Segment Start: Data section

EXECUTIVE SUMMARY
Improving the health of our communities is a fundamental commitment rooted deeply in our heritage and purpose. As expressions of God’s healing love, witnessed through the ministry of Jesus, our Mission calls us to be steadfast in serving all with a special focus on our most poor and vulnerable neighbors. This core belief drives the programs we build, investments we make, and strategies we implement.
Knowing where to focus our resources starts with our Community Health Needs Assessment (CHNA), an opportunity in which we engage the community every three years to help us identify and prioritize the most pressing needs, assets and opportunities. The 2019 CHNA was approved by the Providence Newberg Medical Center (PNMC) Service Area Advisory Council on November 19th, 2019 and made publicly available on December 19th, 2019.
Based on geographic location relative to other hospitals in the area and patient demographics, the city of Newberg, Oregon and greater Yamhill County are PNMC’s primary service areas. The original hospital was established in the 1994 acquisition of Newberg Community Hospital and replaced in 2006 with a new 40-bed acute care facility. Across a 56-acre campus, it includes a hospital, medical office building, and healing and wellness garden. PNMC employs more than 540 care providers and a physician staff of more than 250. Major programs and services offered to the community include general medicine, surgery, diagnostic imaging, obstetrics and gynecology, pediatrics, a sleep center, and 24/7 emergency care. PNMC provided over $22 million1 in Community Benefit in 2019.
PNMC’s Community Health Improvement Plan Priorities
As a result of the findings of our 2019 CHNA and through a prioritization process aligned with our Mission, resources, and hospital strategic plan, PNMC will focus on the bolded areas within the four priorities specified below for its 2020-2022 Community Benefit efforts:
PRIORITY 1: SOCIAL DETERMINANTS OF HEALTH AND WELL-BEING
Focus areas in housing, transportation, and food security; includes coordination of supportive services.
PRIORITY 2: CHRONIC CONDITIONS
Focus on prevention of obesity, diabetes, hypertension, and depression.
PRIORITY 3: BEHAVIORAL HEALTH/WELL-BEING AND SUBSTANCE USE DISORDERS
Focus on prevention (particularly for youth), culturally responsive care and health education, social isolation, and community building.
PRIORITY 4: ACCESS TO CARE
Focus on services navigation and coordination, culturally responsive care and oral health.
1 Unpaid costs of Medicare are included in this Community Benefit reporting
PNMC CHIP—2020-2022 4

Segment End: Data section

## What is being asked
Set down nothing but the lines from the one with "PRIORITY 4: ACCESS TO CARE" through the end of the records, keeping each line exactly as written and including both ends.

## Expected answer
PRIORITY 4: ACCESS TO CARE
Focus on services navigation and coordination, culturally responsive care and oral health.
1 Unpaid costs of Medicare are included in this Community Benefit reporting
PNMC CHIP—2020-2022 4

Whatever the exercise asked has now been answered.